**Problem requirements:**
Nothing but the text belongs in the answer: the listing below, copied exactly, without pictures.

**Information shown:**
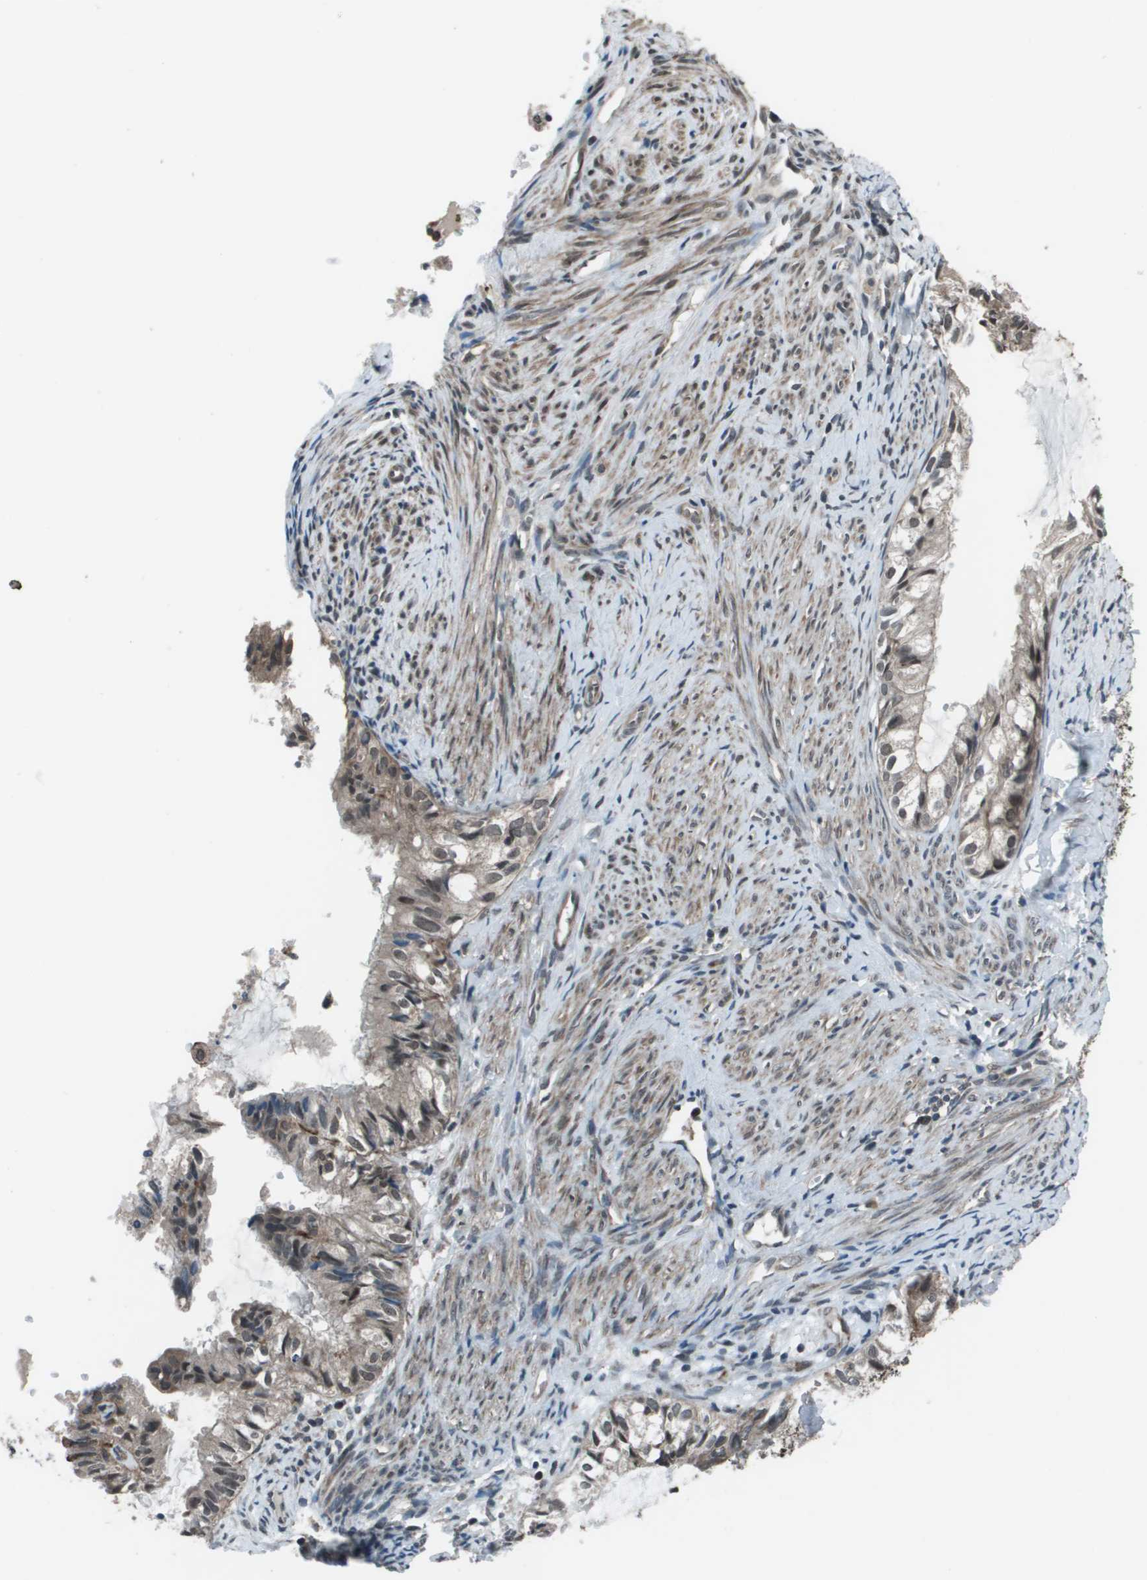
{"staining": {"intensity": "weak", "quantity": "25%-75%", "location": "cytoplasmic/membranous,nuclear"}, "tissue": "cervical cancer", "cell_type": "Tumor cells", "image_type": "cancer", "snomed": [{"axis": "morphology", "description": "Normal tissue, NOS"}, {"axis": "morphology", "description": "Adenocarcinoma, NOS"}, {"axis": "topography", "description": "Cervix"}, {"axis": "topography", "description": "Endometrium"}], "caption": "Tumor cells reveal low levels of weak cytoplasmic/membranous and nuclear positivity in approximately 25%-75% of cells in cervical adenocarcinoma.", "gene": "PPFIA1", "patient": {"sex": "female", "age": 86}}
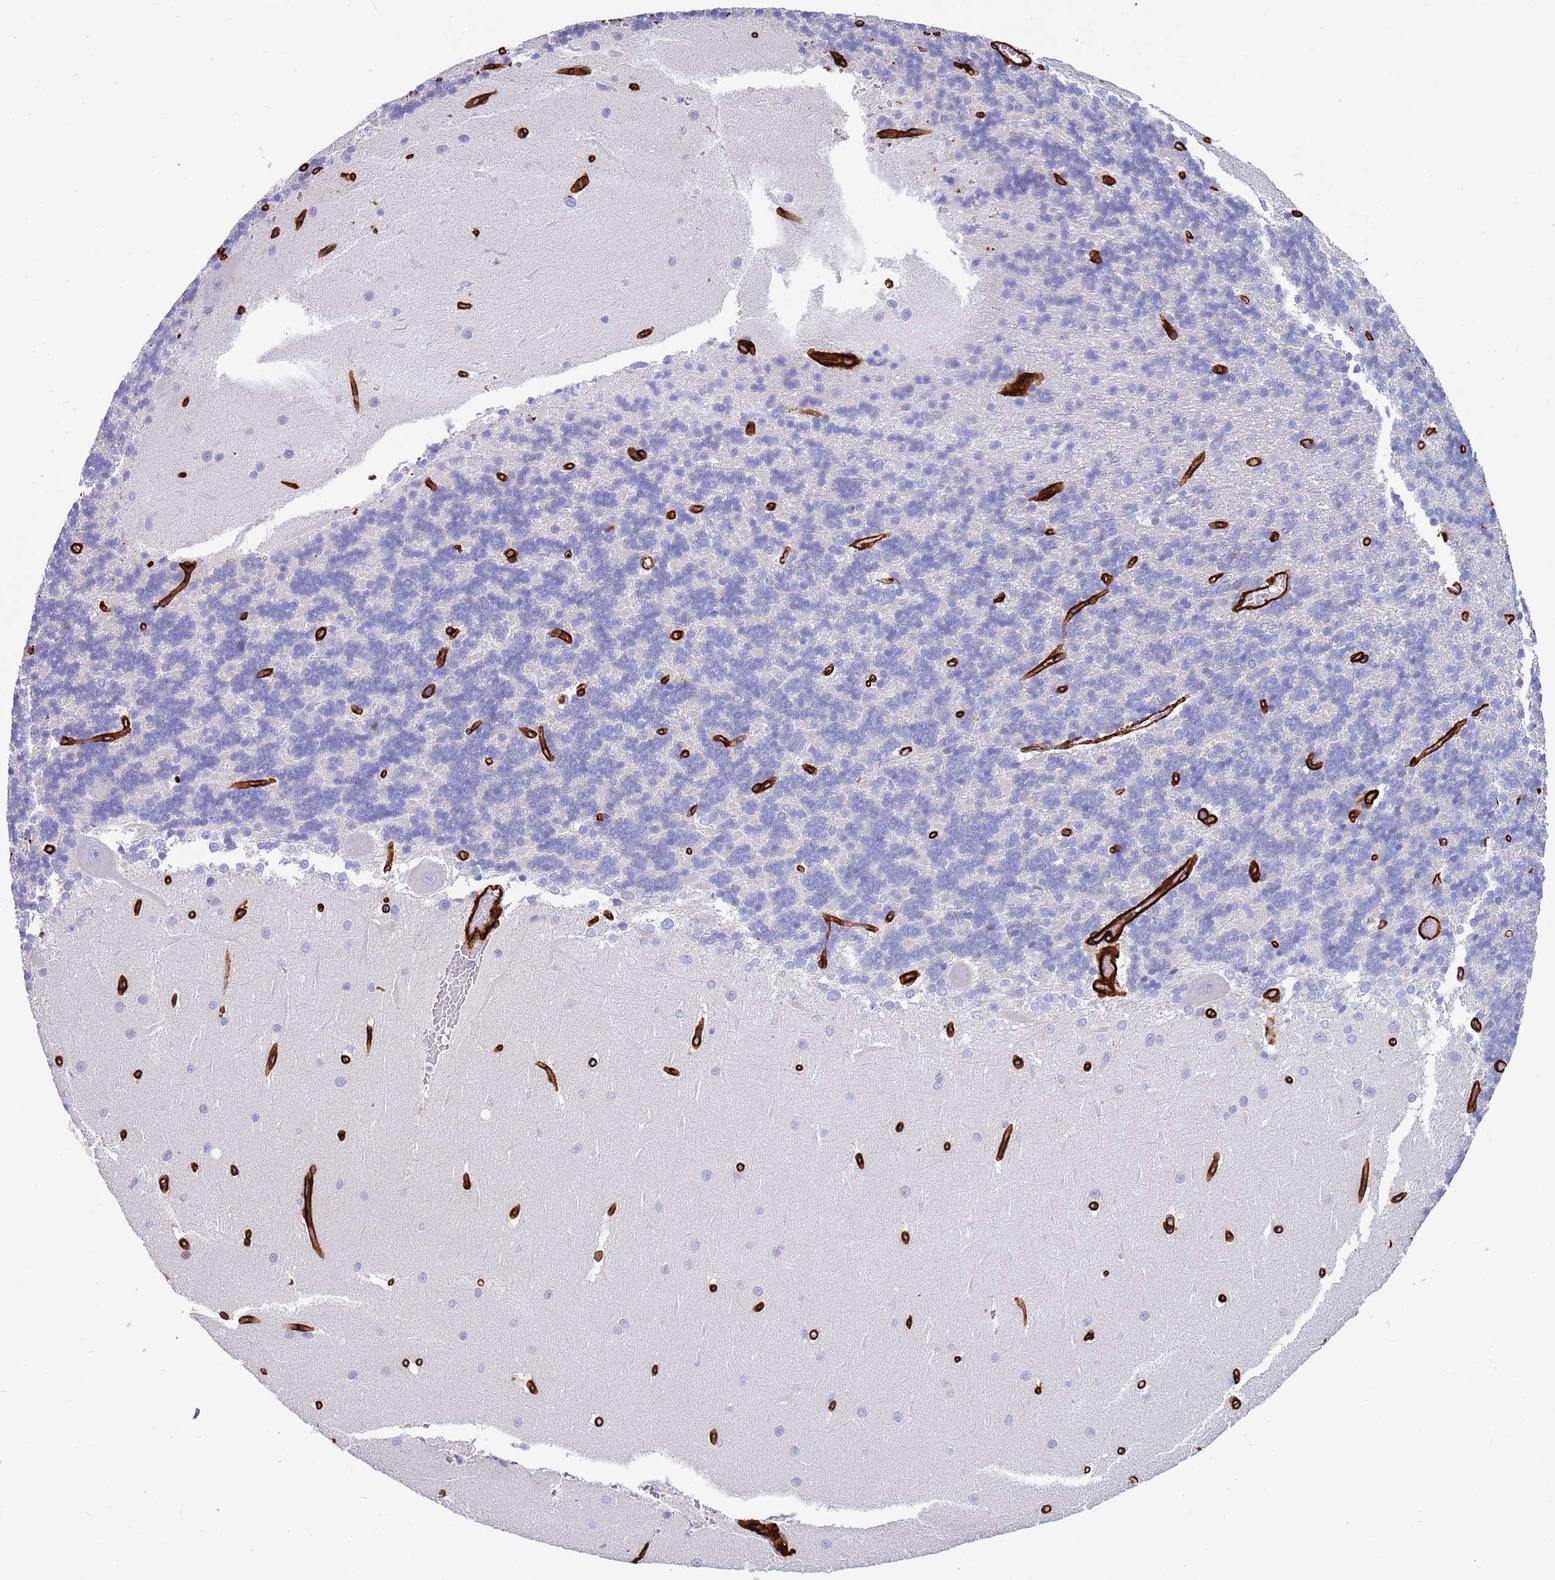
{"staining": {"intensity": "negative", "quantity": "none", "location": "none"}, "tissue": "cerebellum", "cell_type": "Cells in granular layer", "image_type": "normal", "snomed": [{"axis": "morphology", "description": "Normal tissue, NOS"}, {"axis": "topography", "description": "Cerebellum"}], "caption": "Immunohistochemical staining of benign cerebellum demonstrates no significant positivity in cells in granular layer. (Immunohistochemistry (ihc), brightfield microscopy, high magnification).", "gene": "CAV2", "patient": {"sex": "male", "age": 37}}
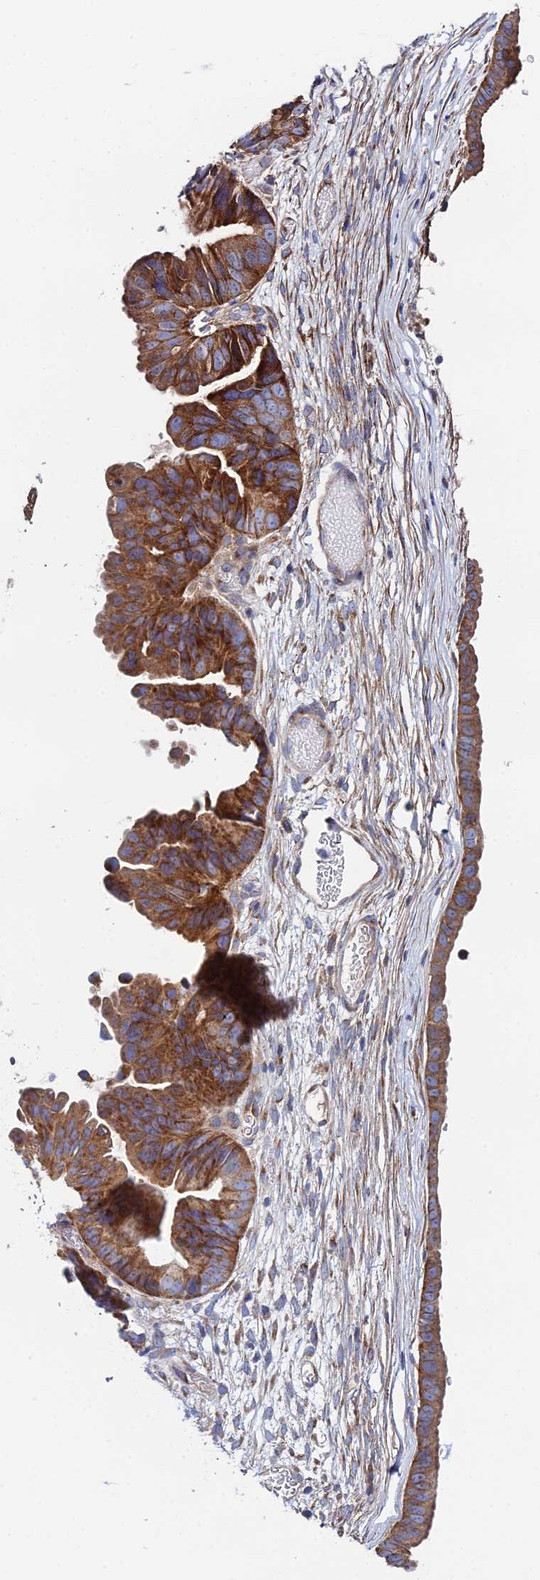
{"staining": {"intensity": "strong", "quantity": ">75%", "location": "cytoplasmic/membranous"}, "tissue": "ovarian cancer", "cell_type": "Tumor cells", "image_type": "cancer", "snomed": [{"axis": "morphology", "description": "Cystadenocarcinoma, mucinous, NOS"}, {"axis": "topography", "description": "Ovary"}], "caption": "High-power microscopy captured an immunohistochemistry (IHC) micrograph of ovarian cancer, revealing strong cytoplasmic/membranous expression in about >75% of tumor cells. (brown staining indicates protein expression, while blue staining denotes nuclei).", "gene": "CLCN3", "patient": {"sex": "female", "age": 61}}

**Response area:**
{"staining": {"intensity": "weak", "quantity": "25%-75%", "location": "cytoplasmic/membranous,nuclear"}, "tissue": "cervical cancer", "cell_type": "Tumor cells", "image_type": "cancer", "snomed": [{"axis": "morphology", "description": "Normal tissue, NOS"}, {"axis": "morphology", "description": "Adenocarcinoma, NOS"}, {"axis": "topography", "description": "Cervix"}, {"axis": "topography", "description": "Endometrium"}], "caption": "Tumor cells reveal low levels of weak cytoplasmic/membranous and nuclear positivity in approximately 25%-75% of cells in cervical adenocarcinoma.", "gene": "PPFIA1", "patient": {"sex": "female", "age": 86}}
{"staining": {"intensity": "negative", "quantity": "none", "location": "none"}, "tissue": "cerebellum", "cell_type": "Cells in granular layer", "image_type": "normal", "snomed": [{"axis": "morphology", "description": "Normal tissue, NOS"}, {"axis": "topography", "description": "Cerebellum"}], "caption": "Immunohistochemical staining of benign cerebellum demonstrates no significant positivity in cells in granular layer. (Immunohistochemistry (ihc), brightfield microscopy, high magnification).", "gene": "CAV2", "patient": {"sex": "male", "age": 37}}
{"staining": {"intensity": "strong", "quantity": ">75%", "location": "cytoplasmic/membranous"}, "tissue": "ovarian cancer", "cell_type": "Tumor cells", "image_type": "cancer", "snomed": [{"axis": "morphology", "description": "Cystadenocarcinoma, mucinous, NOS"}, {"axis": "topography", "description": "Ovary"}], "caption": "High-power microscopy captured an immunohistochemistry (IHC) micrograph of ovarian cancer, revealing strong cytoplasmic/membranous expression in about >75% of tumor cells. (brown staining indicates protein expression, while blue staining denotes nuclei).", "gene": "CLCN3", "patient": {"sex": "female", "age": 61}}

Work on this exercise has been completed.